The museum offers a glimpse of this Confederate general, and makes it apparent that he was faced with a very difficult choice: either fight for the North, against his family and neighbors, or fight for the South, against the nation he loved. It is also apparent that he was a true gentleman, taking defeat with grace and continuing to serve. The university owes their honor code and more to him.
In addition to the history found at these schools, the town is also home to the Lee House (now the residence of W&L president and their families), the Stonewall Jackson House and the George C. Marshal Museum. Many of the town’s buildings date back to the 18th and 19th centuries. A few blocks away, the Stonewall Jackson Memorial Cemetery is the final resting place of the general, as well as many other Confederate veterans.
Named after Lexington, MA, the site of the first shot of the Revolutionary War, the town also has found an interesting way to share the history of her famous people, from George Washington (who endowed the university that now bears his name) to Meriwether Lewis to Patsy Cline. Pavers throughout town commemorate deceased people deemed to be “The Righteous and Rascals of Rockbridge County.” The related website offers biographical information and locations of related sites throughout the county. Several movies have been filmed in and around Lexington, including Sommersby, Gods and Generals, War of the Worlds and Field of Lost Shoes.
Not far outside of town is Natural Bridge State Park, which was once owned by Thomas Jefferson (and is rumored to have been surveyed by George Washington) and is on both the National and Virginia Historic Landmark lists as well as the National Register of Historic Places. This natural formation is where the county, Rockbridge, got its name. The main feature is a 215-foot natural limestone arch. Today a visit to the park includes not only the view of the bridge, but also admission to a number of trails and the Monacan Indian Living History exhibit which shows visitors what life was like here over 300 years ago.
Besides this national treasure, outdoor activities in the Lexington area are plentiful. The Maury River, a tributary of the James River, is a popular destination for small watercraft and tubing. There also are many trails for hiking, from the relatively flat 7-mile Chessie Nature Trail, to the rocky Devil’s Marbleyard Trail near Natural Bridge or even the Appalachian Trail in nearby Shenandoah National Park. The area boasts beautiful skies at all times of year.
The surrounding area is home to several wineries and breweries and many antique shops and malls. In addition to the accommodations in town, camping is also available nearby, at one of several state or national forest areas, as well as privately owned campgrounds.
Lexington has a number of chain hotels, though the Hampton, an easy walk from Main Street, blends in to the city charm. Formerly the historic Col Alto Mansion (which is on the National Register of Historic Places), the reception building adjoins the 76 hotel room and also houses the breakfast room as well as 10 restored manor rooms.

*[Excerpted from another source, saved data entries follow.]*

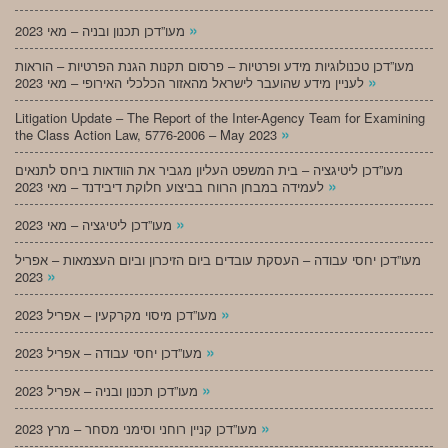
»
מעו”דכן תכנון ובניה – מאי 2023
מעו”דכן טכנולוגיות מידע ופרטיות – פרסום תקנות הגנת הפרטיות – הוראות
»
לעניין מידע שהועבר לישראל מהאזור הכלכלי האירופי – מאי 2023
Litigation Update – The Report of the Inter-Agency Team for Examining
»
the Class Action Law, 5776-2006 – May 2023
מעו”דכן ליטיגציה – בית המשפט העליון מגביר את הוודאות ביחס לתנאים
»
לעמידה במבחן הרווח בביצוע חלוקת דיבידנד – מאי 2023
»
מעו”דכן ליטיגציה – מאי 2023
מעו”דכן יחסי עבודה – העסקת עובדים ביום הזיכרון וביום העצמאות – אפריל
»
2023
»
מעו”דכן מיסוי מקרקעין – אפריל 2023
»
מעו”דכן יחסי עבודה – אפריל 2023
»
מעו”דכן תכנון ובניה – אפריל 2023
»
מעו”דכן קניין רוחני וסימני מסחר – מרץ 2023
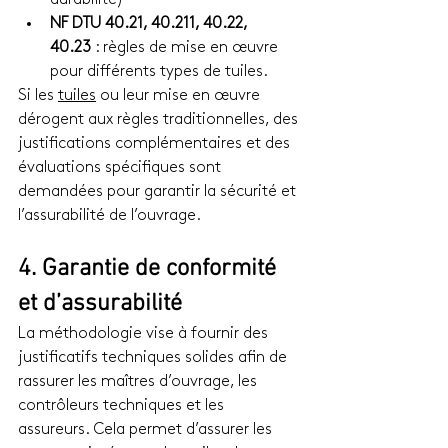
durabilité)
NF DTU 40.21, 40.211, 40.22, 
40.23
 : règles de mise en œuvre 
pour différents types de tuiles.
Si les 
tuiles
 ou leur mise en œuvre 
dérogent aux règles traditionnelles, des 
justifications complémentaires et des 
évaluations spécifiques sont 
demandées pour garantir la sécurité et 
l’assurabilité de l’ouvrage.
4. Garantie de conformité 
et d’assurabilité
La méthodologie vise à fournir des 
justificatifs techniques solides afin de 
rassurer les maîtres d’ouvrage, les 
contrôleurs techniques et les 
assureurs. Cela permet d’assurer les 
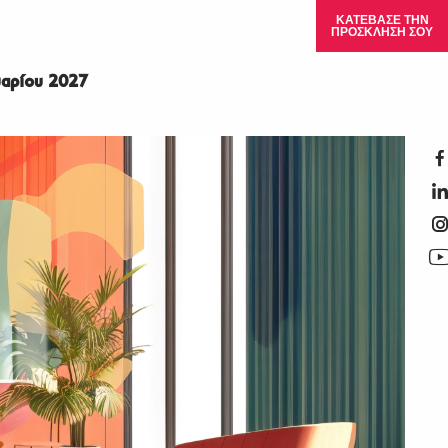
ΚΑΤΕΒΑΣΕ ΤΗΝ
ΠΡΟΣΚΛΗΣΗ ΣΟΥ
αρίου 2027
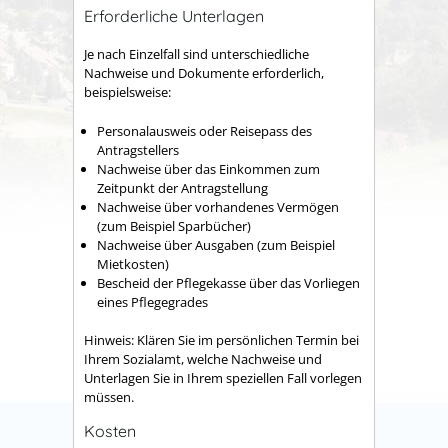
Erforderliche Unterlagen
Je nach Einzelfall sind unterschiedliche
Nachweise und Dokumente erforderlich,
beispielsweise:
Personalausweis oder Reisepass des
Antragstellers
Nachweise über das Einkommen zum
Zeitpunkt der Antragstellung
Nachweise über vorhandenes Vermögen
(zum Beispiel Sparbücher)
Nachweise über Ausgaben (zum Beispiel
Mietkosten)
Bescheid der Pflegekasse über das Vorliegen
eines Pflegegrades
Hinweis: Klären Sie im persönlichen Termin bei
Ihrem Sozialamt, welche Nachweise und
Unterlagen Sie in Ihrem speziellen Fall vorlegen
müssen.
Kosten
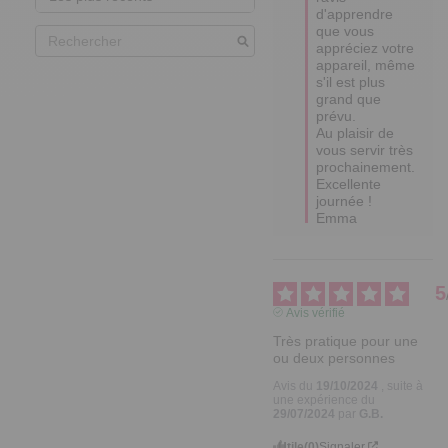
d'apprendre 
que vous 
appréciez votre 
appareil, même 
s'il est plus 
grand que 
prévu. 

Au plaisir de 
vous servir très 
prochainement.

Excellente 
journée !

Emma
5
Avis vérifié
Très pratique pour une 
ou deux personnes
Avis du
19/10/2024
, suite à
une expérience du
29/07/2024
par
G.B.
Utile
(0)
Signaler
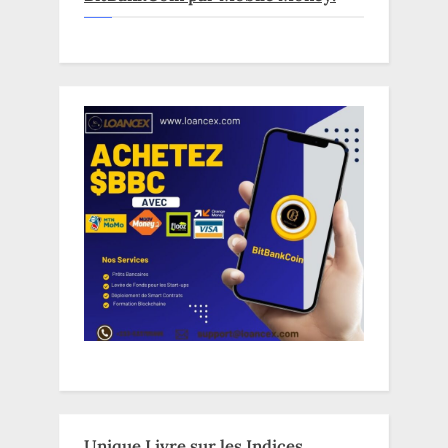
Unique Livre sur les Indices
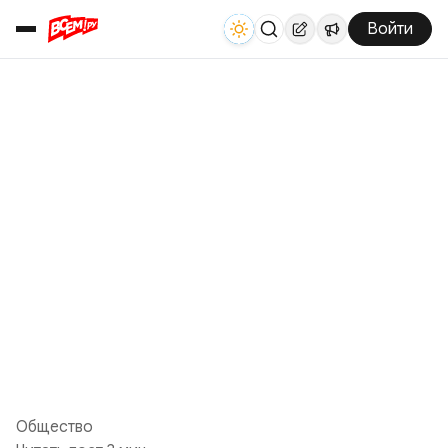
Войти
Общество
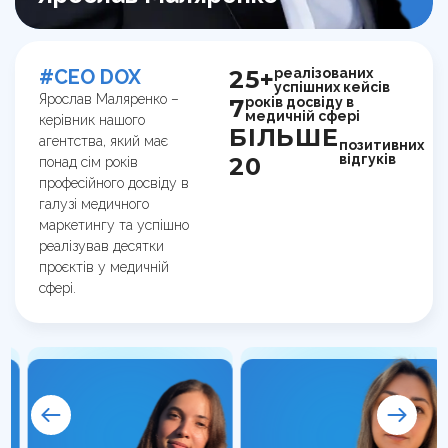
реалізованих
#CEO DOX
25+
успішних кейсів
Ярослав Маляренко –
років досвіду в
7
медичній сфері
керівник нашого
БІЛЬШЕ
агентства, який має
позитивних
відгуків
20
понад сім років
професійного досвіду в
галузі медичного
маркетингу та успішно
реалізував десятки
проєктів у медичній
сфері.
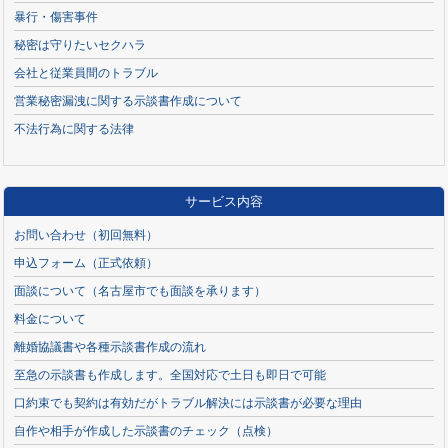
暴行・傷害事件
秘密は守りたいセクハラ
会社と従業員間のトラブル
営業秘密漏洩に関する示談書作成について
不法行為に関する法律
サービス内容
お問い合わせ（初回無料）
申込フォーム（正式依頼）
面談について（名古屋市でも面談を承ります）
料金について
離婚協議書や各種示談書作成の流れ
至急の示談書も作成します。全国対応で土日も即日で可能
口約束でも契約は有効だがトラブル解決には示談書が必要な理由
自作や相手が作成した示談書のチェック（点検）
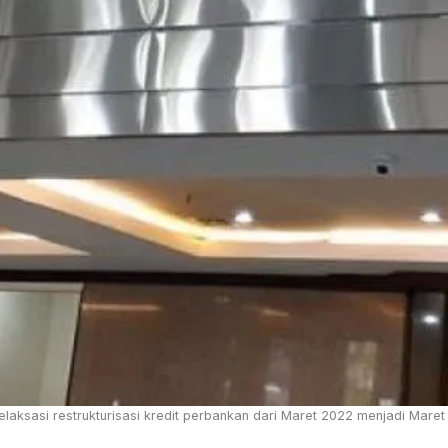
sasi restrukturisasi kredit perbankan dari Maret 2022 menjadi Maret 20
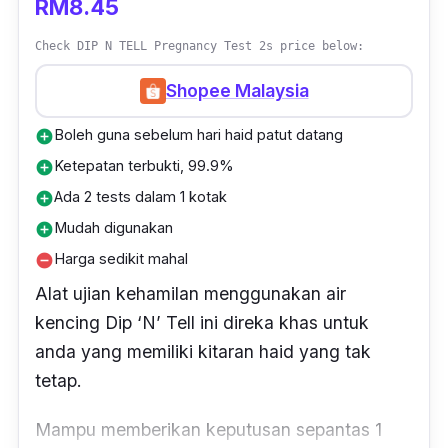
RM8.45
Check DIP N TELL Pregnancy Test 2s price below:
Shopee Malaysia
Boleh guna sebelum hari haid patut datang
add_circle
Ketepatan terbukti, 99.9%
add_circle
Ada 2 tests dalam 1 kotak
add_circle
Mudah digunakan
add_circle
Harga sedikit mahal
remove_circle
Alat ujian kehamilan menggunakan air
kencing Dip ‘N’ Tell ini direka khas untuk
anda yang memiliki kitaran haid yang tak
tetap.
Mampu memberikan keputusan sepantas 1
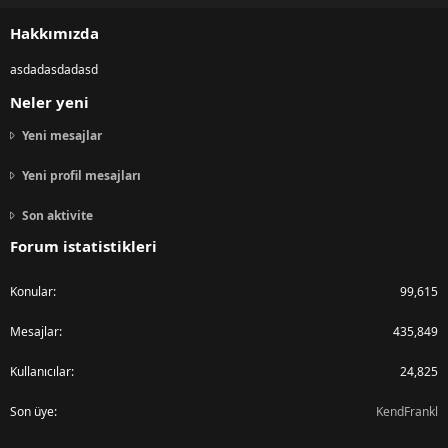
S
Hakkımızda
asdadasdadasd
Neler yeni
Yeni mesajlar
Yeni profil mesajları
Son aktivite
Forum istatistikleri
Konular
99,615
Mesajlar
435,849
Kullanıcılar
24,825
Son üye
KendFrankl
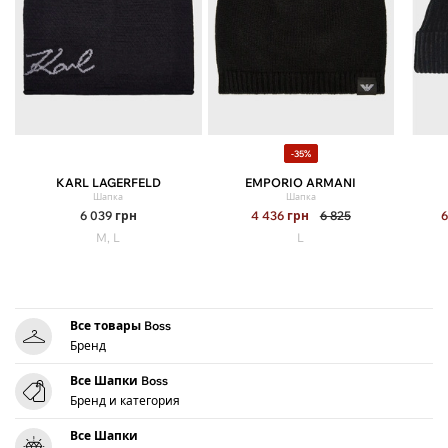
-35%
KARL LAGERFELD
EMPORIO ARMANI
Шапка
Шапка
6 039
грн
4 436
грн
6 825
6
M, L
L
Все товары Boss
Бренд
Все Шапки Boss
Бренд и категория
Все Шапки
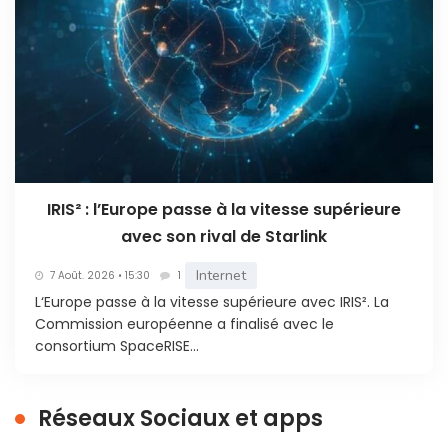
IRIS² : l’Europe passe à la vitesse supérieure
avec son rival de Starlink
Internet
7 Août. 2026 • 15:30
1
L‘Europe passe à la vitesse supérieure avec IRIS². La
Commission européenne a finalisé avec le
consortium SpaceRISE...
Réseaux Sociaux et apps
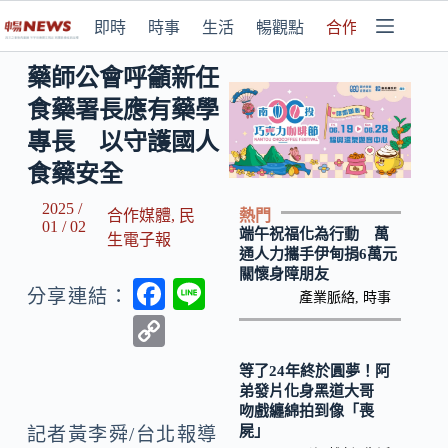
即時
時事
生活
暢觀點
合作媒體
藥師公會呼籲新任
食藥署長應有藥學
專長 以守護國人
食藥安全
2025 /
熱門
合作媒體
,
民
01 / 02
端午祝福化為行動 萬
生電子報
通人力攜手伊甸捐6萬元
關懷身障朋友
F
Li
分享連結：
產業脈絡
,
時事
ac
n
C
e
e
o
等了24年終於圓夢！阿
b
p
弟發片化身黑道大哥
吻戲纏綿拍到像「喪
o
y
屍」
記者黃李舜/台北報導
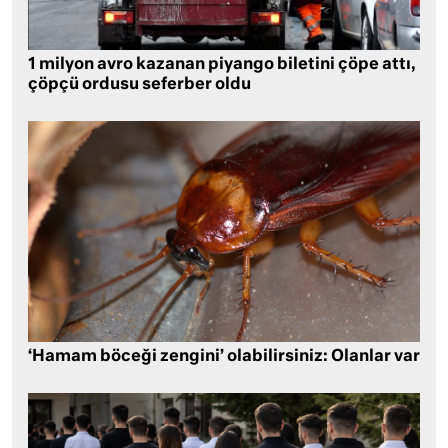
1 milyon avro kazanan piyango biletini çöpe attı,
çöpçü ordusu seferber oldu
‘Hamam böceği zengini’ olabilirsiniz: Olanlar var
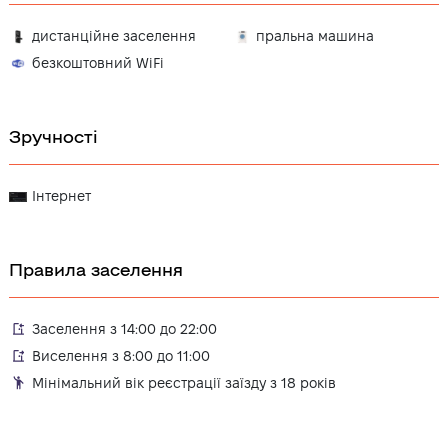
дистанційне заселення
пральна машина
безкоштовний WiFi
Зручності
Інтернет
Правила заселення
Заселення з 14:00 до 22:00
Виселення з 8:00 до 11:00
Мінімальний вік реєстрації заїзду з 18 років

When you get hungry, there are a number of options to choose from, such as The Palms Restaurant, featuring “Classic American Fare,” and a regular schedule of live music and Macado’s, a casual, eclectic place popular with the college crowd. Niko’s Grille offers “Authentic Greek Cuisine” for breakfast, lunch and dinner. For dessert, you can’t miss with a stop at Sweet Things for homemade ice cream or Pronto for gelato or a pastry and coffee. If you are just looking for a quick pick me up, stop in Lexington Coffee Shop for gourmet coffee and homemade baked goods.
Note: No compensation was provided from any of the businesses mentioned in this article. The opinions are those of the writer.